Alguien del tribunal suena el martillo una, dos, quince veces. La transmisión se corta y de a poco los gritos se convierten en murmullos que permanecen de fondo en aquel recinto monocromático, con su cúpula baja y sus paredes de cristal diamantado; un sitio amable para el eco, pródigo en concederle donaires a la voz, incluso a la mía carente de matices, algo chillona, fea.
—Aún me quedaban varias tabletas de Havana Club. Derretí una por cada taza del makaservo que ellos tomaban en el desayuno —bien mirado, aquel fue mi primer contrabando exitoso, aunque, por razones obvias, me guardo de decirlo. En cambio, sentencio con dramatismo—: Sé que no fue lo correcto, pero lo hice por un fin mayor.

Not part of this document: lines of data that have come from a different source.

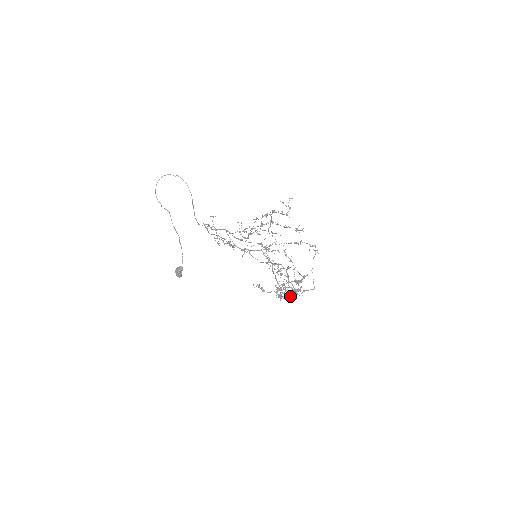
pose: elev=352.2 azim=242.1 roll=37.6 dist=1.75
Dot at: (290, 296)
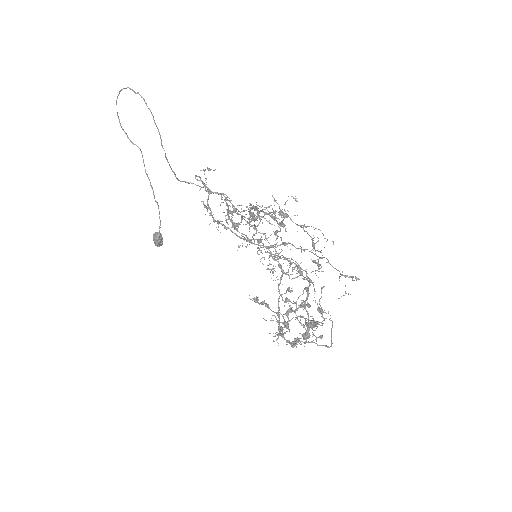
Dot at: (294, 338)
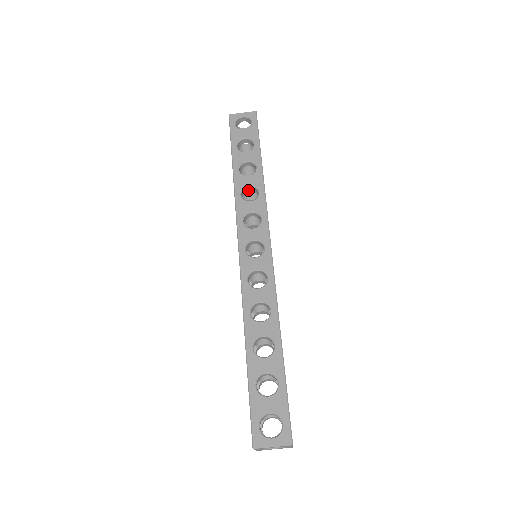
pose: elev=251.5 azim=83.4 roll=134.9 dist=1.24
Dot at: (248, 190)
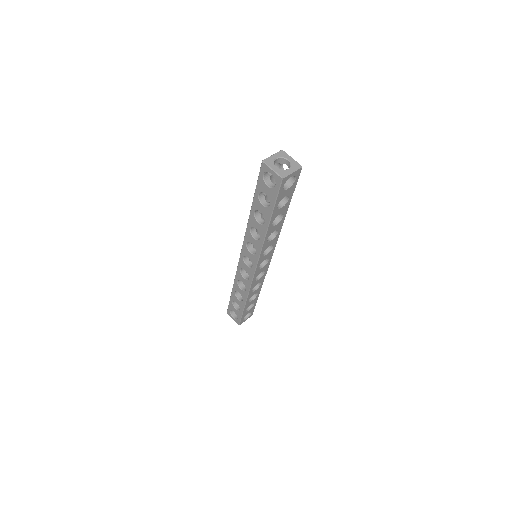
Dot at: occluded
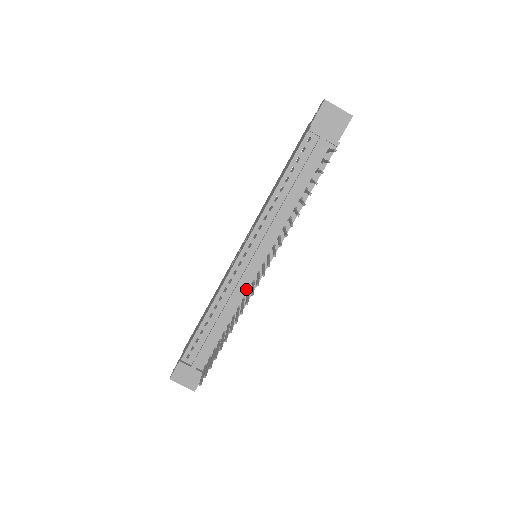
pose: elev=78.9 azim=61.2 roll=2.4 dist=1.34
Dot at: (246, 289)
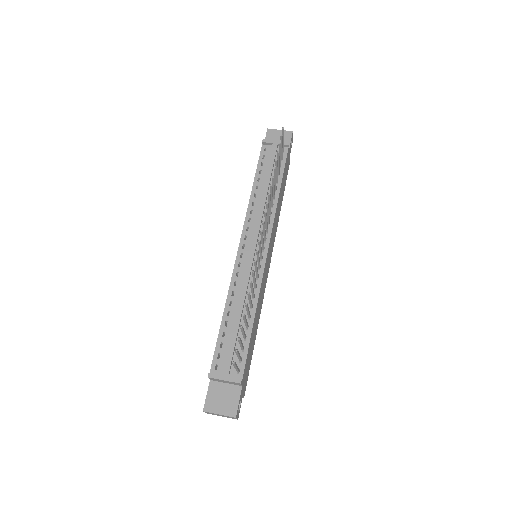
Dot at: (255, 276)
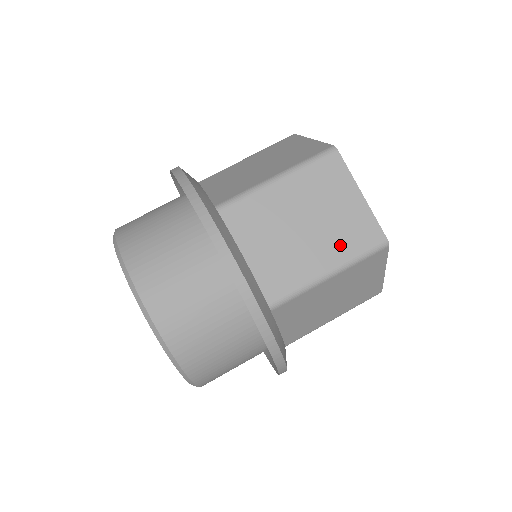
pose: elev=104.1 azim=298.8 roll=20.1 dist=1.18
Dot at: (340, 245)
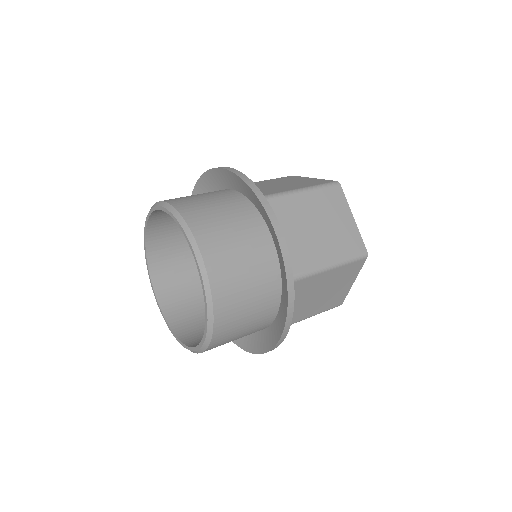
Dot at: (304, 185)
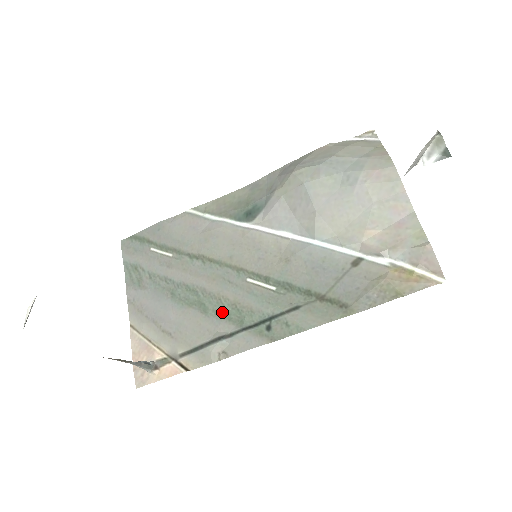
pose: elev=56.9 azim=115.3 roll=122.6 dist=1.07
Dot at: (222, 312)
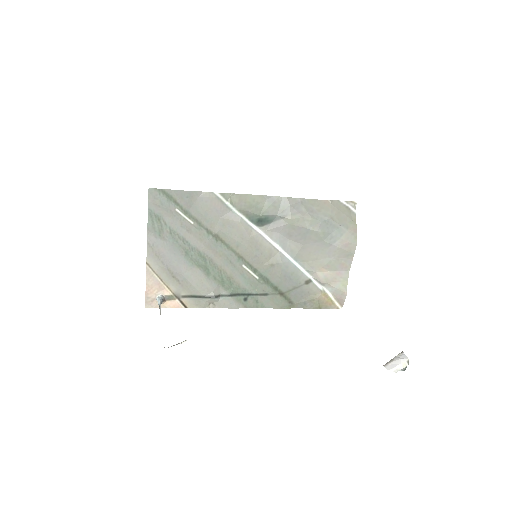
Dot at: (220, 279)
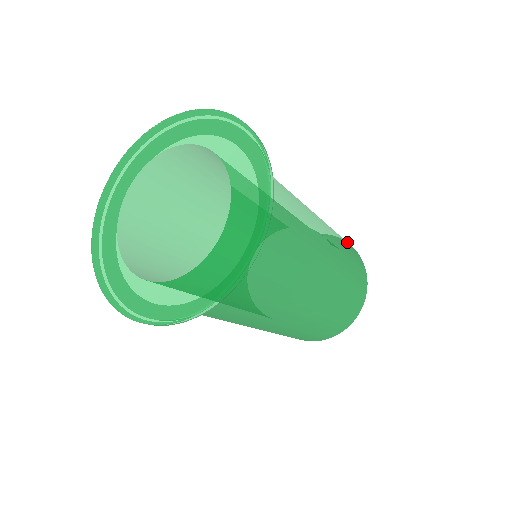
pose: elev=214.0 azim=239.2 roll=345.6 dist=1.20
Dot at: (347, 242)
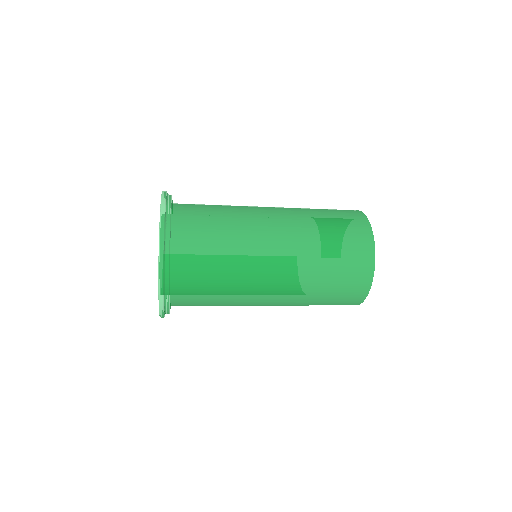
Dot at: (356, 232)
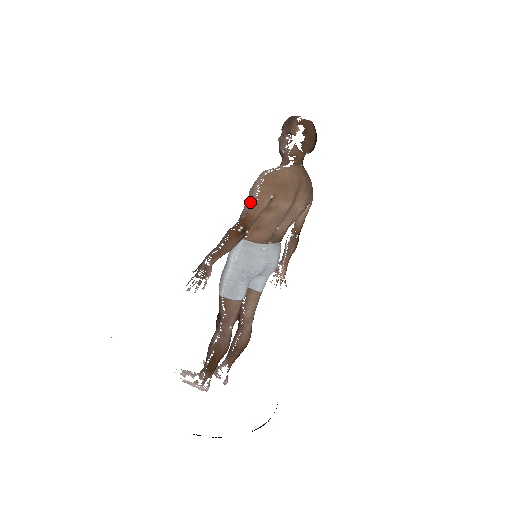
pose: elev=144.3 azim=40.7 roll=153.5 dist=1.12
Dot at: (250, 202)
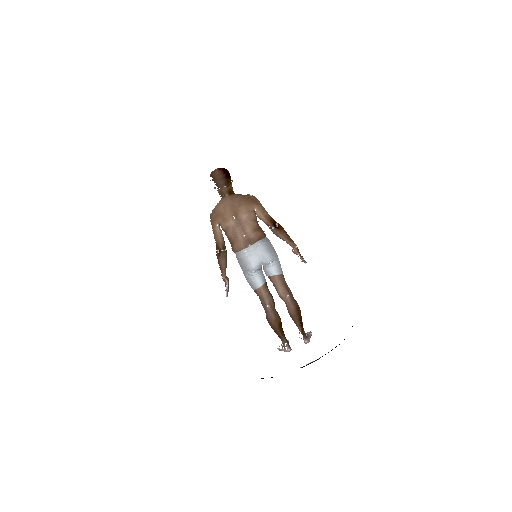
Dot at: (214, 235)
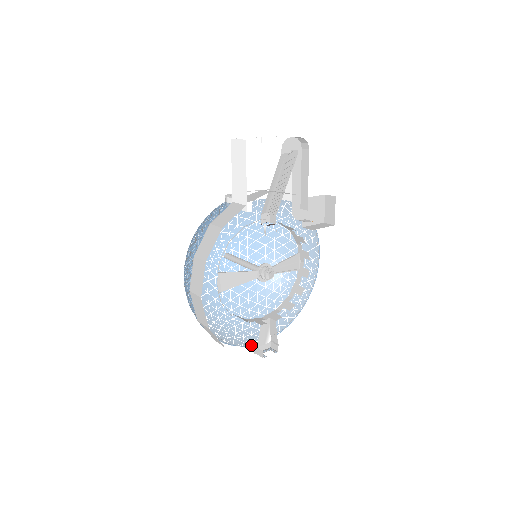
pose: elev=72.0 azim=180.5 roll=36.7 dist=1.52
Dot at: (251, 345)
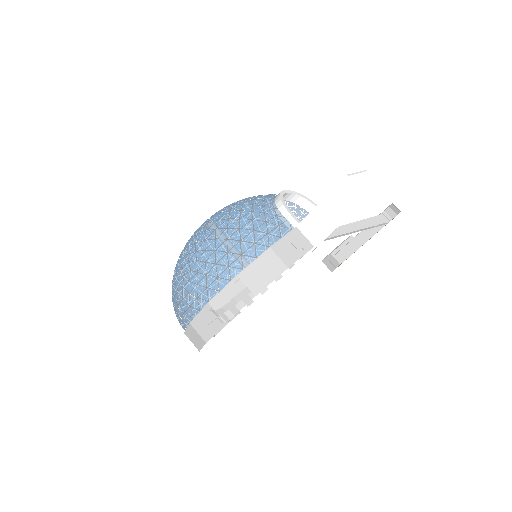
Dot at: occluded
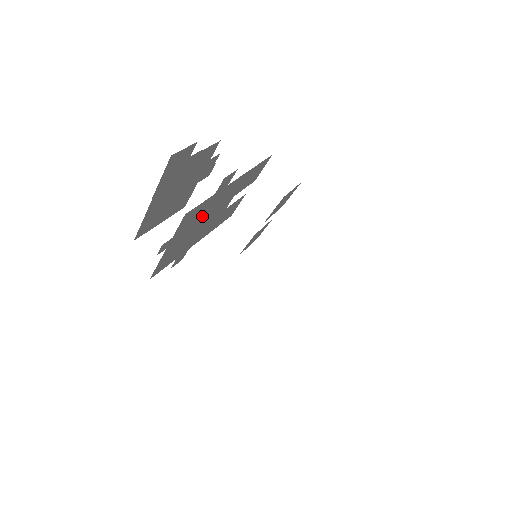
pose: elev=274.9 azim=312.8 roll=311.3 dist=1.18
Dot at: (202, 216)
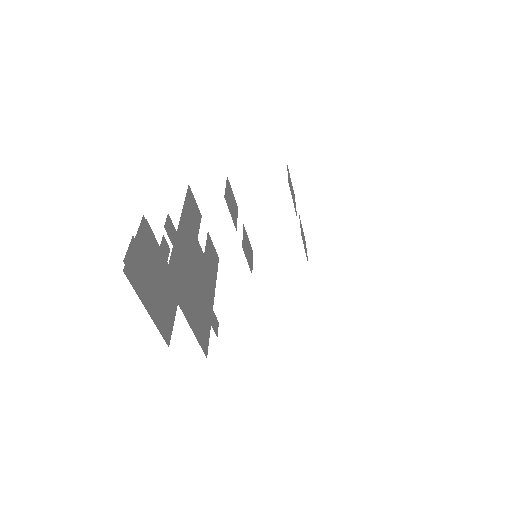
Dot at: (186, 273)
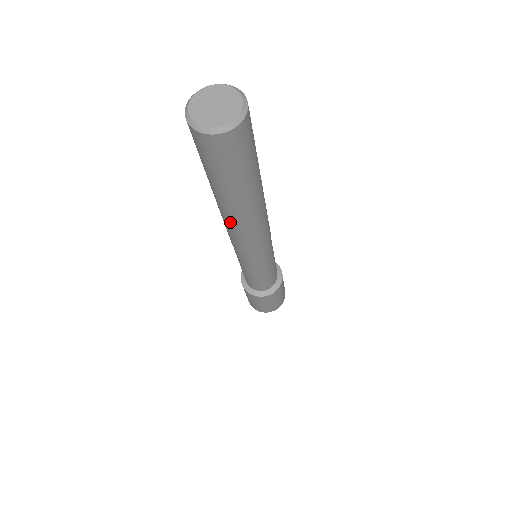
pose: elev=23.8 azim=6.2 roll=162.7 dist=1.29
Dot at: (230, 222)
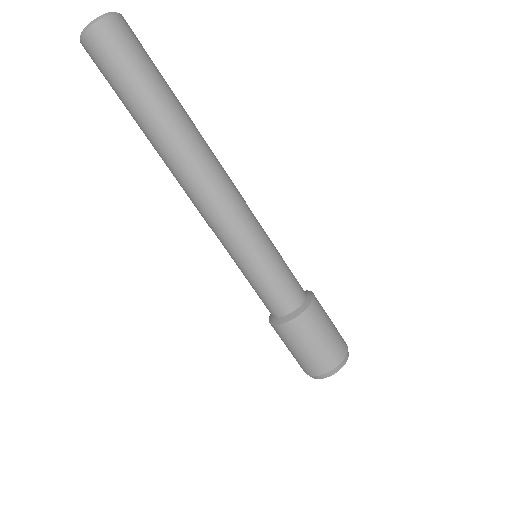
Dot at: (183, 155)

Y lo haría de nuevo si de eso dependiera mi…
—¡Expulsión deshonrosa de la Flota Interplanetaria! —grita alguien.
—Aunque los Croasam no estuvieron al 100 % en la prueba final, competí contra Larsis y Yudarcos en igualdad de condiciones.
—Debería darle vergüenza vestir ese uniforme —dice el Fiscal y por fin sus párpados se detienen a la mitad del movimiento, apenas un segundo, el instante necesario para enviarme el mensaje.
Es hora de guardar silencio. Cada uno tiene sus problemas. Los míos, atravesar las aduanas estelares cargado de tabletas de Havana Club; los suyos, por ahora y si quiere mantener su vicio y el de otros tantos Croasam, sacarme de este enredo.
Dos oficiales me escoltan hacia la salida del tribunal. Es un recorrido de veinte metros y debo completarlo con la cabeza alta. Cualquier indicio de culpabilidad jugaría en mi contra. Que no me importen los murmullos ni las miradas de desprecio ni el taconeo condenatorio que se levanta a mis espaldas.
Al pasar junto al holograma veo de cerca la fotografía, noto algo pintoresco en mi expresión y por fin recuerdo. Al instante del flash, alguien, es una pena olvidar quién, nos pidió que mostrásemos más entusiasmo. Sólo entonces Karel Ernesto se atrevió a apretarme muy fuerte el hombro, sin imaginarse que diez años después yo quedaría eternizado con esa mueca idiota en la cara, desluciendo para siempre el archivo de los condenados intergalácticos.